> **THE TASK**:
Print every line of the records below verbatim, leaving nothing out and changing nothing.

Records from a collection
»»

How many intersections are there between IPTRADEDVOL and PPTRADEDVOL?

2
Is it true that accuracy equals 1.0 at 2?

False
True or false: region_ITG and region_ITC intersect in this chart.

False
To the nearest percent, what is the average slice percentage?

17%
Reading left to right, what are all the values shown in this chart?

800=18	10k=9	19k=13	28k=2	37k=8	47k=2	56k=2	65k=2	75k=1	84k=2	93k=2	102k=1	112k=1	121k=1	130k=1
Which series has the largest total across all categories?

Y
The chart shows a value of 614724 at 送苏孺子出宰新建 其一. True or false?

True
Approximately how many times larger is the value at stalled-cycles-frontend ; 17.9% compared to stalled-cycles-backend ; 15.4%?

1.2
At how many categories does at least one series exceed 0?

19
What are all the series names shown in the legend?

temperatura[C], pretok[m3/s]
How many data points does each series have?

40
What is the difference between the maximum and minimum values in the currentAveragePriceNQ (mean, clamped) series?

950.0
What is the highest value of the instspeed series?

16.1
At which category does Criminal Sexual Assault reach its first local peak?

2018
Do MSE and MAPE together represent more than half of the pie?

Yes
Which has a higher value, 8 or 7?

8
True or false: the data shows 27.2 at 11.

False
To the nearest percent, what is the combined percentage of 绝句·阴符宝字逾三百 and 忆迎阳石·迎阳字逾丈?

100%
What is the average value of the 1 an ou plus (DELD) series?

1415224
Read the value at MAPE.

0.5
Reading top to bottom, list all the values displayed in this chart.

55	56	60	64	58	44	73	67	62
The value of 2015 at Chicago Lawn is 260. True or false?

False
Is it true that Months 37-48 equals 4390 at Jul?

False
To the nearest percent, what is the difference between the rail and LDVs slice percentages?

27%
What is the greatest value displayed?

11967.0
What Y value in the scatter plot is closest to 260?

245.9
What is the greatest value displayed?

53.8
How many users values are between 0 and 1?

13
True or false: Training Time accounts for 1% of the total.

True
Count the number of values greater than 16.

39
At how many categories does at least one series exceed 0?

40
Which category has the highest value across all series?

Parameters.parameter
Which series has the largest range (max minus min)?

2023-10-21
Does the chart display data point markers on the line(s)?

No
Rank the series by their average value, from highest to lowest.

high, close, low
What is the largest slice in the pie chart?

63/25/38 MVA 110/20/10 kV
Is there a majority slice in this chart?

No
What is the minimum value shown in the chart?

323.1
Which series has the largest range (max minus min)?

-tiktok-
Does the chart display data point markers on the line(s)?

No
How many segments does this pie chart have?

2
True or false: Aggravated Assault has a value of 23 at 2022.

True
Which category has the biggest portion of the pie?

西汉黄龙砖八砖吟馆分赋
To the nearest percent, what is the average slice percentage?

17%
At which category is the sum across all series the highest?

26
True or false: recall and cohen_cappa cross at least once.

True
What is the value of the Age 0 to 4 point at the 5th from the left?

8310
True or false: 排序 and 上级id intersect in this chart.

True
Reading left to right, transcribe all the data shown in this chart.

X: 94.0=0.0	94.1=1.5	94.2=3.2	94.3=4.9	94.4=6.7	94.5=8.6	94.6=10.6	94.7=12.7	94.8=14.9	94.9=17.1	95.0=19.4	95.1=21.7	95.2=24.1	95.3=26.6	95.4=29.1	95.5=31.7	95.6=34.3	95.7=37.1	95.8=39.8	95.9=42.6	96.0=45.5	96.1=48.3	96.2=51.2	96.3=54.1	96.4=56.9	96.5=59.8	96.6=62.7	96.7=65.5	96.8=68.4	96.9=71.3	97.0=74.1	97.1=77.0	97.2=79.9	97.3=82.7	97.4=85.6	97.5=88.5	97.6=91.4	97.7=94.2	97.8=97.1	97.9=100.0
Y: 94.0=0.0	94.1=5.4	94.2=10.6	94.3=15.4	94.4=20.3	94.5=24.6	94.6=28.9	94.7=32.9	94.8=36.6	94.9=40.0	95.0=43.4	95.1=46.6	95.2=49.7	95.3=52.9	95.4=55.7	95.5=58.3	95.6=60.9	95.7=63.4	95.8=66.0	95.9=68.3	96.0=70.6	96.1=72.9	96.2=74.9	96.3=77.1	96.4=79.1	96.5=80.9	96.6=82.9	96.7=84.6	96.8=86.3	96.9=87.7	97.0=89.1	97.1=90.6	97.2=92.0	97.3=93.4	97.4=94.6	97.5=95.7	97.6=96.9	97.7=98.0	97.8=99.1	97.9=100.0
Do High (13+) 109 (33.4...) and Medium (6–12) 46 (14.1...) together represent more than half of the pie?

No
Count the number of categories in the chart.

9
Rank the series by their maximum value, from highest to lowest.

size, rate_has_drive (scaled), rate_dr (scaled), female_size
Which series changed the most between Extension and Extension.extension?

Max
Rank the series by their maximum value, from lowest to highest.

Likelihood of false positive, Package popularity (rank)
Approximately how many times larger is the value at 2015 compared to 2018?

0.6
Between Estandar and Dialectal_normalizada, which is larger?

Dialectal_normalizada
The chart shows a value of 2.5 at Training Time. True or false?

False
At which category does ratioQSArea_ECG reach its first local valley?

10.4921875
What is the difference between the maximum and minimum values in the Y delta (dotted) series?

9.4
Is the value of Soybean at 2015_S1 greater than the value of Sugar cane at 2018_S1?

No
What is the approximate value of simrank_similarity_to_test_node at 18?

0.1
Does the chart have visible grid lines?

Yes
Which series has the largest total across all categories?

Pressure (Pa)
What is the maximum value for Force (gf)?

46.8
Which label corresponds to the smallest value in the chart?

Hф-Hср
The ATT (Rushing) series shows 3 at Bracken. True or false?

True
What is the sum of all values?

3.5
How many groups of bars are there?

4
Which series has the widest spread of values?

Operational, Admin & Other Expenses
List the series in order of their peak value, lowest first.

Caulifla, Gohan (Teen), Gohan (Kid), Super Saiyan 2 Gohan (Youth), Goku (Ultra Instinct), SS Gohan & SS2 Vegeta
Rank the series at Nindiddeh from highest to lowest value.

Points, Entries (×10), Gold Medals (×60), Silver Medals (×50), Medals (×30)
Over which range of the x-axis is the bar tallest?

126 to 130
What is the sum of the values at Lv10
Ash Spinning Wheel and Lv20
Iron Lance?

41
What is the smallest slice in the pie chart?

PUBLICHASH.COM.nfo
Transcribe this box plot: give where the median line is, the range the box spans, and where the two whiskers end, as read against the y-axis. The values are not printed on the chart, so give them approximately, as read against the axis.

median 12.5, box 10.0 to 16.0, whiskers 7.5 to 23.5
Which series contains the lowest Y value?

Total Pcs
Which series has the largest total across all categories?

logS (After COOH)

««

> **EXERCISE RESULT**:
How many intersections are there between IPTRADEDVOL and PPTRADEDVOL?

2
Is it true that accuracy equals 1.0 at 2?

False
True or false: region_ITG and region_ITC intersect in this chart.

False
To the nearest percent, what is the average slice percentage?

17%
Reading left to right, what are all the values shown in this chart?

800=18	10k=9	19k=13	28k=2	37k=8	47k=2	56k=2	65k=2	75k=1	84k=2	93k=2	102k=1	112k=1	121k=1	130k=1
Which series has the largest total across all categories?

Y
The chart shows a value of 614724 at 送苏孺子出宰新建 其一. True or false?

True
Approximately how many times larger is the value at stalled-cycles-frontend ; 17.9% compared to stalled-cycles-backend ; 15.4%?

1.2
At how many categories does at least one series exceed 0?

19
What are all the series names shown in the legend?

temperatura[C], pretok[m3/s]
How many data points does each series have?

40
What is the difference between the maximum and minimum values in the currentAveragePriceNQ (mean, clamped) series?

950.0
What is the highest value of the instspeed series?

16.1
At which category does Criminal Sexual Assault reach its first local peak?

2018
Do MSE and MAPE together represent more than half of the pie?

Yes
Which has a higher value, 8 or 7?

8
True or false: the data shows 27.2 at 11.

False
To the nearest percent, what is the combined percentage of 绝句·阴符宝字逾三百 and 忆迎阳石·迎阳字逾丈?

100%
What is the average value of the 1 an ou plus (DELD) series?

1415224
Read the value at MAPE.

0.5
Reading top to bottom, list all the values displayed in this chart.

55	56	60	64	58	44	73	67	62
The value of 2015 at Chicago Lawn is 260. True or false?

False
Is it true that Months 37-48 equals 4390 at Jul?

False
To the nearest percent, what is the difference between the rail and LDVs slice percentages?

27%
What is the greatest value displayed?

11967.0
What Y value in the scatter plot is closest to 260?

245.9
What is the greatest value displayed?

53.8
How many users values are between 0 and 1?

13
True or false: Training Time accounts for 1% of the total.

True
Count the number of values greater than 16.

39
At how many categories does at least one series exceed 0?

40
Which category has the highest value across all series?

Parameters.parameter
Which series has the largest range (max minus min)?

2023-10-21
Does the chart display data point markers on the line(s)?

No
Rank the series by their average value, from highest to lowest.

high, close, low
What is the largest slice in the pie chart?

63/25/38 MVA 110/20/10 kV
Is there a majority slice in this chart?

No
What is the minimum value shown in the chart?

323.1
Which series has the largest range (max minus min)?

-tiktok-
Does the chart display data point markers on the line(s)?

No
How many segments does this pie chart have?

2
True or false: Aggravated Assault has a value of 23 at 2022.

True
Which category has the biggest portion of the pie?

西汉黄龙砖八砖吟馆分赋
To the nearest percent, what is the average slice percentage?

17%
At which category is the sum across all series the highest?

26
True or false: recall and cohen_cappa cross at least once.

True
What is the value of the Age 0 to 4 point at the 5th from the left?

8310
True or false: 排序 and 上级id intersect in this chart.

True
Reading left to right, transcribe all the data shown in this chart.

X: 94.0=0.0	94.1=1.5	94.2=3.2	94.3=4.9	94.4=6.7	94.5=8.6	94.6=10.6	94.7=12.7	94.8=14.9	94.9=17.1	95.0=19.4	95.1=21.7	95.2=24.1	95.3=26.6	95.4=29.1	95.5=31.7	95.6=34.3	95.7=37.1	95.8=39.8	95.9=42.6	96.0=45.5	96.1=48.3	96.2=51.2	96.3=54.1	96.4=56.9	96.5=59.8	96.6=62.7	96.7=65.5	96.8=68.4	96.9=71.3	97.0=74.1	97.1=77.0	97.2=79.9	97.3=82.7	97.4=85.6	97.5=88.5	97.6=91.4	97.7=94.2	97.8=97.1	97.9=100.0
Y: 94.0=0.0	94.1=5.4	94.2=10.6	94.3=15.4	94.4=20.3	94.5=24.6	94.6=28.9	94.7=32.9	94.8=36.6	94.9=40.0	95.0=43.4	95.1=46.6	95.2=49.7	95.3=52.9	95.4=55.7	95.5=58.3	95.6=60.9	95.7=63.4	95.8=66.0	95.9=68.3	96.0=70.6	96.1=72.9	96.2=74.9	96.3=77.1	96.4=79.1	96.5=80.9	96.6=82.9	96.7=84.6	96.8=86.3	96.9=87.7	97.0=89.1	97.1=90.6	97.2=92.0	97.3=93.4	97.4=94.6	97.5=95.7	97.6=96.9	97.7=98.0	97.8=99.1	97.9=100.0
Do High (13+) 109 (33.4...) and Medium (6–12) 46 (14.1...) together represent more than half of the pie?

No
Count the number of categories in the chart.

9
Rank the series by their maximum value, from highest to lowest.

size, rate_has_drive (scaled), rate_dr (scaled), female_size
Which series changed the most between Extension and Extension.extension?

Max
Rank the series by their maximum value, from lowest to highest.

Likelihood of false positive, Package popularity (rank)
Approximately how many times larger is the value at 2015 compared to 2018?

0.6
Between Estandar and Dialectal_normalizada, which is larger?

Dialectal_normalizada
The chart shows a value of 2.5 at Training Time. True or false?

False
At which category does ratioQSArea_ECG reach its first local valley?

10.4921875
What is the difference between the maximum and minimum values in the Y delta (dotted) series?

9.4
Is the value of Soybean at 2015_S1 greater than the value of Sugar cane at 2018_S1?

No
What is the approximate value of simrank_similarity_to_test_node at 18?

0.1
Does the chart have visible grid lines?

Yes
Which series has the largest total across all categories?

Pressure (Pa)
What is the maximum value for Force (gf)?

46.8
Which label corresponds to the smallest value in the chart?

Hф-Hср
The ATT (Rushing) series shows 3 at Bracken. True or false?

True
What is the sum of all values?

3.5
How many groups of bars are there?

4
Which series has the widest spread of values?

Operational, Admin & Other Expenses
List the series in order of their peak value, lowest first.

Caulifla, Gohan (Teen), Gohan (Kid), Super Saiyan 2 Gohan (Youth), Goku (Ultra Instinct), SS Gohan & SS2 Vegeta
Rank the series at Nindiddeh from highest to lowest value.

Points, Entries (×10), Gold Medals (×60), Silver Medals (×50), Medals (×30)
Over which range of the x-axis is the bar tallest?

126 to 130
What is the sum of the values at Lv10
Ash Spinning Wheel and Lv20
Iron Lance?

41
What is the smallest slice in the pie chart?

PUBLICHASH.COM.nfo
Transcribe this box plot: give where the median line is, the range the box spans, and where the two whiskers end, as read against the y-axis. The values are not printed on the chart, so give them approximately, as read against the axis.

median 12.5, box 10.0 to 16.0, whiskers 7.5 to 23.5
Which series contains the lowest Y value?

Total Pcs
Which series has the largest total across all categories?

logS (After COOH)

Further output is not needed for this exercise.